Entering one or more words in the search field makes ACA search for documents that contain any of the words. For example, searching for
earnings quarterly
will return documents that contain either of both of the words “quarterly” and “earnings”.
You can specify that a particular word must or must not appear in search results by prefixing it with a “+” or “-” respectively. For example, searching for
+mining exploration -gold
will only return documents that contain the word “mining” and do not contain the word “gold”. Results may or may not contain the word “exploration”, but those that do will be considered more relevant and will appear first in the results list.
Searches can also combine words using the AND and OR keywords (NB: These must be entered in caps). In addition, parentheses can be used to group search terms. For example, searching for
kalgoorlie AND (gold OR silver)
will return documents that contain the word “kalgoorlie” and either or both of “gold” or “silver”.
It is possible to search for a phrase by enclosing it in quotes. For example, searching for
"chinese government"
will only return documents that contain that exact phrase.
You can use the wildcard characters “*” (to match any number of letters) or “?” (to match a single letter). For example, searching for
chin*
will match “china” and “chinese”, as well as any other word starting with “chin”. Wildcard characters can be used at the end of a search term or in the middle, but not at the start.
You can even do fuzzy and proximity searches.
A fuzzy search finds matches like the string you define rather than exactly that string. For instance, a fuzzy search for “gold” might find “sold”, “bold”, “told”, “sole” depending upon the degree of fuzziness implemented. The degree of fuzziness is a parameter you can specify.
gold~
is how you request a fuzzy search for “gold” and
gold~0.8
defines a degree of fuzziness. Values closer to one are more precise and those nearer to zero are less precise. The default value, when no degree is specified, is 0.5.
A proximity search finds matches where words are within a specific number of words from each other. For example you may wish to find announcements with “cash” and “share” within six words of each other. Then you would specify
“cash share”~6
ACA’s search functions are now implemented using Apache Lucene. See the Lucene Documentation for a complete description of the search syntax.

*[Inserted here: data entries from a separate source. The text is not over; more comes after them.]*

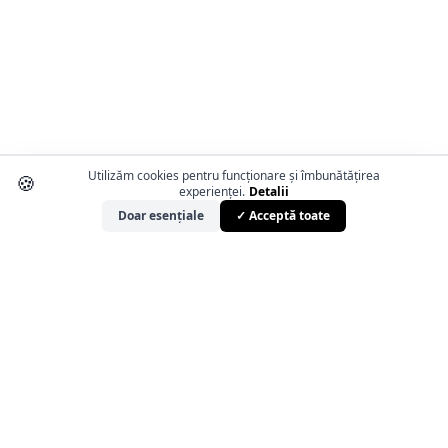
Utilizăm cookies pentru funcționare și îmbunătățirea
🍪
experienței.
Detalii
Doar esențiale
✓ Acceptă toate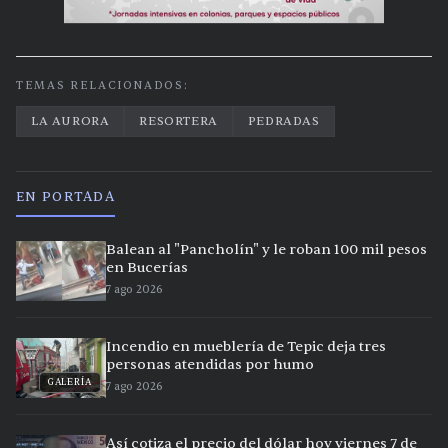
TEMAS RELACIONADOS:
LA AURORA
RESORTERA
PEDRADAS
EN PORTADA
Balean al "Pancholín" y le roban 100 mil pesos
en Bucerías
7 ago 2026
Incendio en mueblería de Tepic deja tres
personas atendidas por humo
GALERÍA
7 ago 2026
Así cotiza el precio del dólar hoy viernes 7 de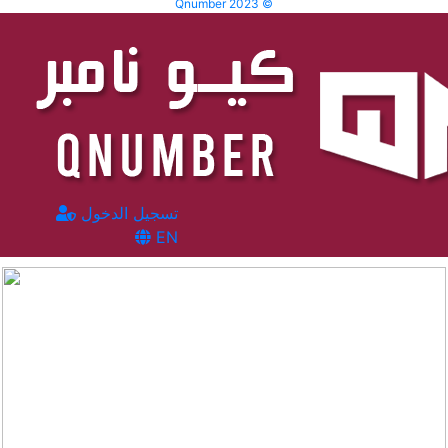
Qnumber 2023 ©
تسجيل الدخول
EN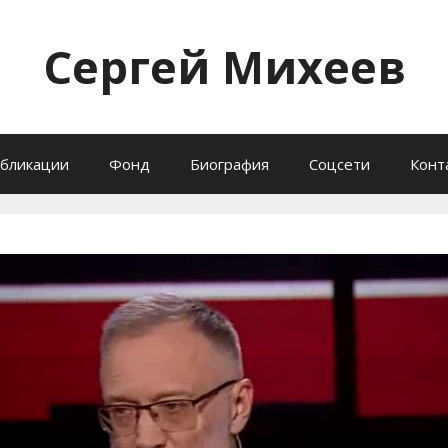
Сергей Михеев
бликации
Фонд
Биография
Соцсети
Конт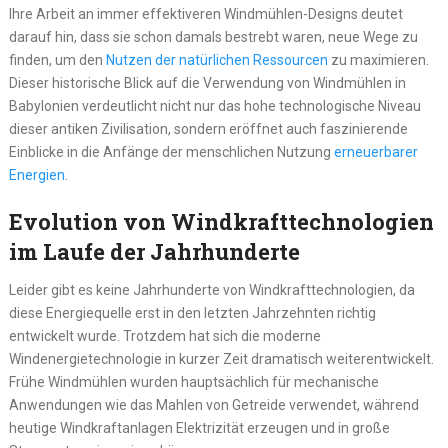
Ihre Arbeit an immer effektiveren Windmühlen-Designs deutet
darauf hin, dass sie schon damals bestrebt waren, neue Wege zu
finden, um den
Nutzen der natürlichen Ressourcen
zu maximieren.
Dieser historische Blick auf die Verwendung von Windmühlen in
Babylonien verdeutlicht nicht nur das hohe technologische Niveau
dieser antiken Zivilisation, sondern eröffnet auch faszinierende
Einblicke in die Anfänge der menschlichen Nutzung
erneuerbarer
Energien
.
Evolution von Windkrafttechnologien
im Laufe der Jahrhunderte
Leider gibt es keine Jahrhunderte von Windkrafttechnologien, da
diese Energiequelle erst in den letzten Jahrzehnten richtig
entwickelt wurde. Trotzdem hat sich die moderne
Windenergietechnologie in kurzer Zeit dramatisch weiterentwickelt.
Frühe Windmühlen wurden hauptsächlich für mechanische
Anwendungen wie das Mahlen von Getreide verwendet, während
heutige Windkraftanlagen Elektrizität erzeugen und in große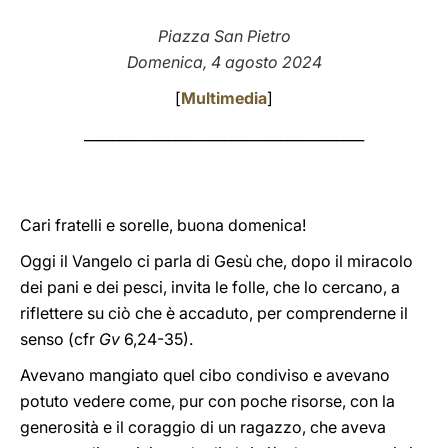
LATINE
Piazza San Pietro
Domenica, 4 agosto 2024
[
Multimedia
]
________________________________________
Cari fratelli e sorelle, buona domenica!
Oggi il Vangelo ci parla di Gesù che, dopo il miracolo
dei pani e dei pesci, invita le folle, che lo cercano, a
riflettere su ciò che è accaduto, per comprenderne il
senso (cfr
Gv
6,24-35).
Avevano mangiato quel cibo condiviso e avevano
potuto vedere come, pur con poche risorse, con la
generosità e il coraggio di un ragazzo, che aveva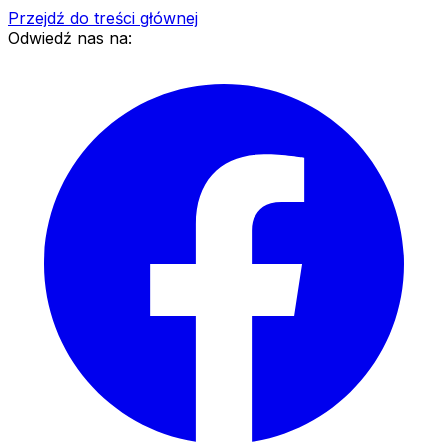
Przejdź do treści głównej
Odwiedź nas na:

In addition to the new search capabilities, ACA now delivers all available text conversions as part of the Download Results link. Previously that link only delivered PDF files when these were available. Now, the text conversions of those files are also provided.
Researchers should note these conversions are not always accurate. Text conversions result from a process that does its best to find usable text in PDF documents. The worst conversions are not used but some degree of errors must be accepted in order to make text searching possible. So do not expect these text conversions to be error free. The original PDFs are provided so you can correct errors in announcement conversions that are particularly important to you.
Despite these realities, we are sure access to our text conversions means will you now be better able to routinely process Australian company announcements for statements that are most relevant to your research. The new targeting tools should help you find those announcements more quickly.